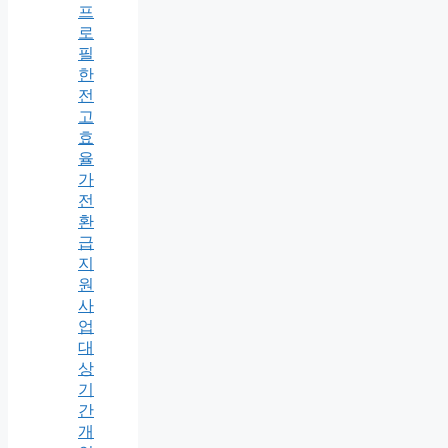
프
로
필
한
전
고
효
율
가
전
환
급
지
원
사
업
대
상
기
간
개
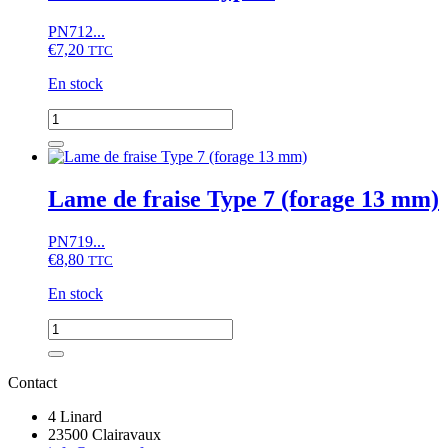
3
PN712...
converti
€
7,20
TTC
En stock
quantité
de
Lame
de
fraise
Lame de fraise Type 7 (forage 13 mm)
Type
1
PN719...
€
8,80
TTC
En stock
quantité
de
Lame
de
Contact
fraise
Type
4 Linard
7
23500 Clairavaux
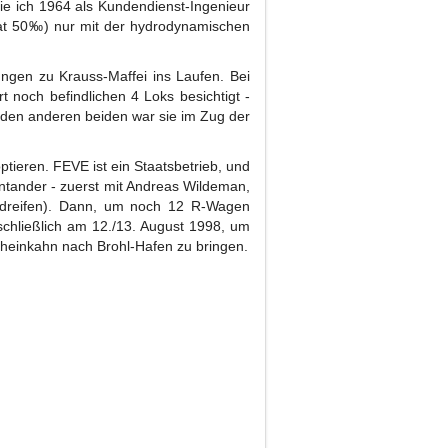
ie ich 1964 als Kundendienst-Ingenieur
 hat 50‰) nur mit der hydrodynamischen
ngen zu Krauss-Maffei ins Laufen. Bei
 noch befindlichen 4 Loks besichtigt -
den anderen beiden war sie im Zug der
ptieren. FEVE ist ein Staatsbetrieb, und
ntander - zuerst mit Andreas Wildeman,
Radreifen). Dann, um noch 12 R-Wagen
schließlich am 12./13. August 1998, um
heinkahn nach Brohl-Hafen zu bringen.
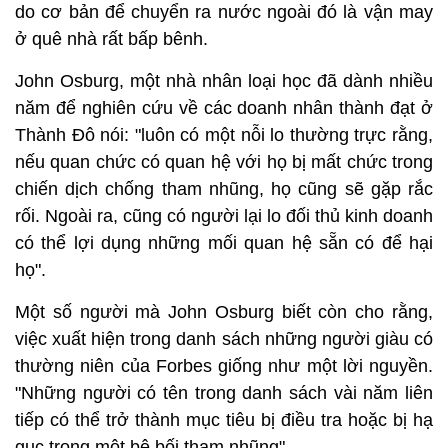
do cơ bản để chuyển ra nước ngoài đó là vận may
ở quê nhà rất bấp bênh.
John Osburg, một nhà nhân loại học đã dành nhiều
năm để nghiên cứu về các doanh nhân thành đạt ở
Thành Đô nói: "luôn có một nỗi lo thường trực rằng,
nếu quan chức có quan hệ với họ bị mất chức trong
chiến dịch chống tham nhũng, họ cũng sẽ gặp rắc
rối. Ngoài ra, cũng có người lại lo đối thủ kinh doanh
có thể lợi dụng những mối quan hệ sẵn có để hại
họ".
Một số người mà John Osburg biết còn cho rằng,
việc xuất hiện trong danh sách những người giàu có
thường niên của Forbes giống như một lời nguyền.
"Những người có tên trong danh sách vài năm liên
tiếp có thể trở thành mục tiêu bị điều tra hoặc bị hạ
gục trong một bê bối tham nhũng".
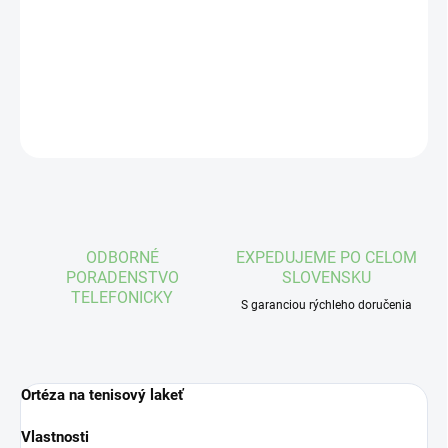
−
+
Pridať do košíka
DETAILNÉ INFORMÁCIE
OPÝTAŤ SA
STRÁŽIŤ
ODBORNÉ
EXPEDUJEME PO CELOM
PORADENSTVO
SLOVENSKU
TELEFONICKY
S garanciou rýchleho doručenia
Ortéza na tenisový lakeť
Vlastnosti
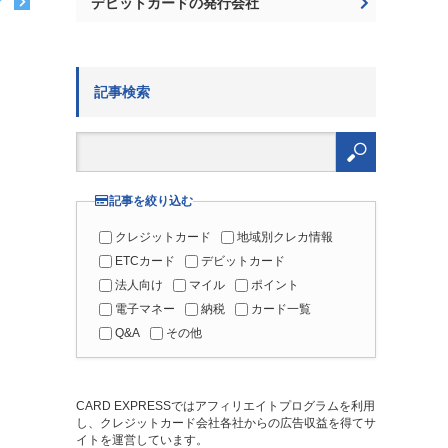
デビットカードの発行会社
む
記事検索
検
索:
記事を絞り込む
クレジットカード
地域別クレカ情報
ETCカード
デビットカード
法人向け
マイル
ポイント
電子マネー
納税
カード一覧
Q&A
その他
CARD EXPRESSではアフィリエイトプログラムを利用
し、クレジットカード会社各社からの広告収益を得てサ
イトを運営しています。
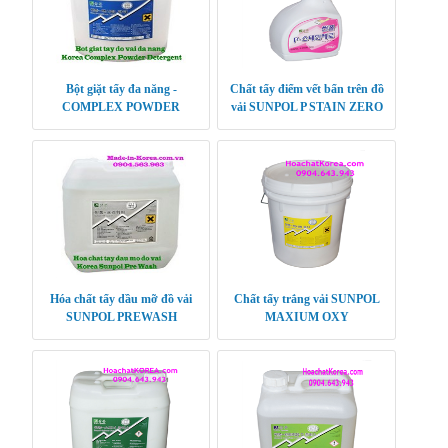
Bột giặt tẩy đa năng -
Chất tẩy điểm vết bẩn trên đồ
COMPLEX POWDER
vải SUNPOL P STAIN ZERO
DETERGENT
Hóa chất tẩy dầu mỡ đồ vải
Chất tẩy trắng vải SUNPOL
SUNPOL PREWASH
MAXIUM OXY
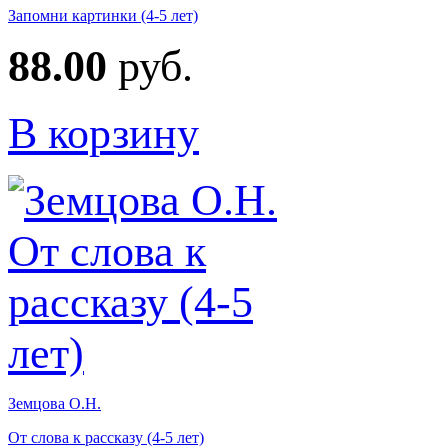
Запомни картинки (4-5 лет)
88.00
руб.
В корзину
Земцова О.Н.
От слова к рассказу (4-5 лет)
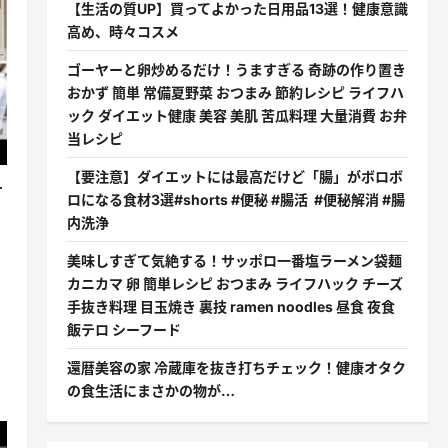
【生活の質UP】買ってよかった日用品13選！健康意識
高め、時々コスメ
ゴーヤーと卵炒めるだけ！うますぎる 奇跡の作り置き
おかず 簡単 常備夏野菜 おつまみ 節約レシピ ライフハ
ック ダイエット健康 美容 美肌 苦瓜料理 大量消費 お弁
当レシピ
【要注意】ダイエットには最高だけど「腸」がボロボ
す
ロになる食材3選#shorts #便秘 #腸活 #便秘解消 #腸
公
内洗浄
美味しすぎて気絶する！サッポロ一番塩ラーメン袋麺
カニカマ 卵 簡単レシピ おつまみ ライフハック チーズ
手抜き料理 目玉焼き 裏技 ramen noodles 昼食 夜食
飯テロ シーフード
還暦美容の家 冷蔵庫を抜き打ちチェック！健康オタク
の食生活にまさかの物が…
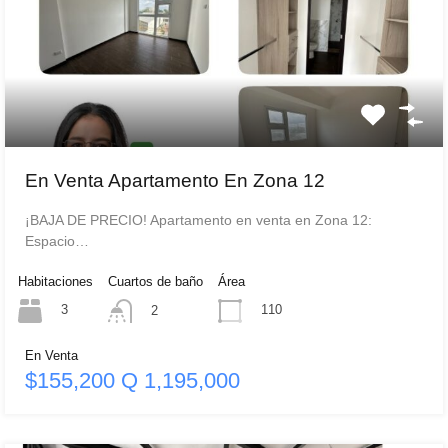
En Venta Apartamento En Zona 12
¡BAJA DE PRECIO! Apartamento en venta en Zona 12:
Espacio…
Habitaciones
Cuartos de baño
Área
3
110
2
En Venta
$155,200 Q 1,195,000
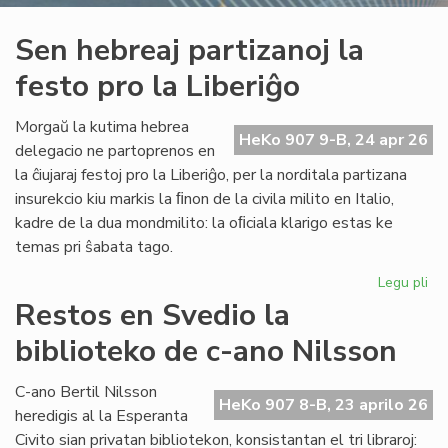
Sen hebreaj partizanoj la
festo pro la Liberiĝo
Morgaŭ la kutima hebrea
HeKo 907 9-B, 24 apr 26
delegacio ne partoprenos en
la ĉiujaraj festoj pro la Liberiĝo, per la norditala partizana
insurekcio kiu markis la ﬁnon de la civila milito en Italio,
kadre de la dua mondmilito: la oﬁciala klarigo estas ke
temas pri ŝabata tago.
Legu pli
pri
Se
Restos en Svedio la
he
biblioteko de c-ano Nilsson
par
la
fes
C-ano Bertil Nilsson
HeKo 907 8-B, 23 aprilo 26
pr
heredigis al la Esperanta
la
Civito sian privatan bibliotekon, konsistantan el tri libraroj:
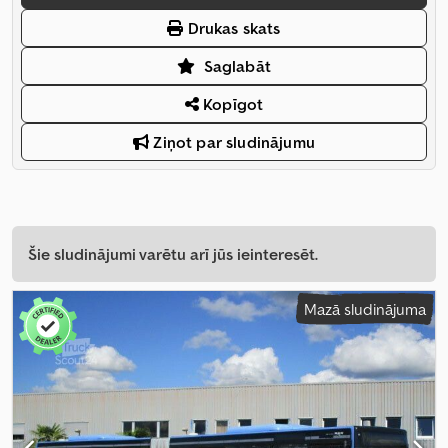
Drukas skats
Saglabāt
Kopīgot
Ziņot par sludinājumu
Šie sludinājumi varētu arī jūs ieinteresēt.
Mazā sludinājuma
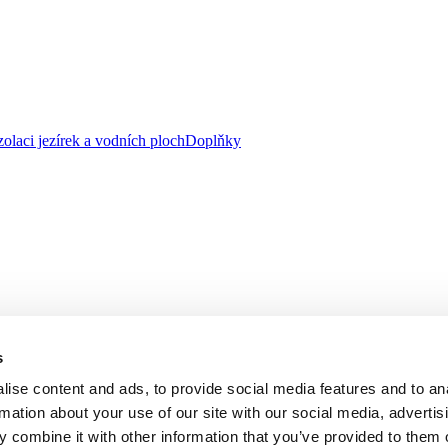
zolaci jezírek a vodních ploch
Doplňky
s
ise content and ads, to provide social media features and to an
rmation about your use of our site with our social media, advertis
 combine it with other information that you’ve provided to them o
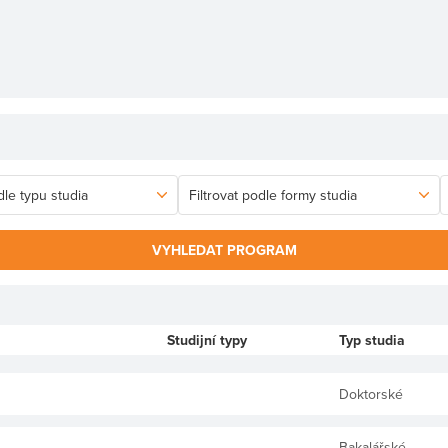
VYHLEDAT PROGRAM
Studijní typy
Typ studia
Doktorské
Bakalářské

_PROBLEM TO SOLVE_. Begin at the top of the records above and retype each line exactly until the line containing "noch befindlichen 4", which is included. Skip all pictures.

_RESULT_.
프
로
필
한
전
고
효
율
가
전
환
급
지
원
사
업
대
상
기
간
개
3
PN712...
converti
€
7,20
TTC
En stock
quantité
de
Lame
de
fraise
Lame de fraise Type 7 (forage 13 mm)
Type
1
PN719...
€
8,80
TTC
En stock
quantité
de
Lame
de
Contact
fraise
Type
4 Linard
7
23500 Clairavaux
ie ich 1964 als Kundendienst-Ingenieur
 hat 50‰) nur mit der hydrodynamischen
ngen zu Krauss-Maffei ins Laufen. Bei
 noch befindlichen 4 Loks besichtigt -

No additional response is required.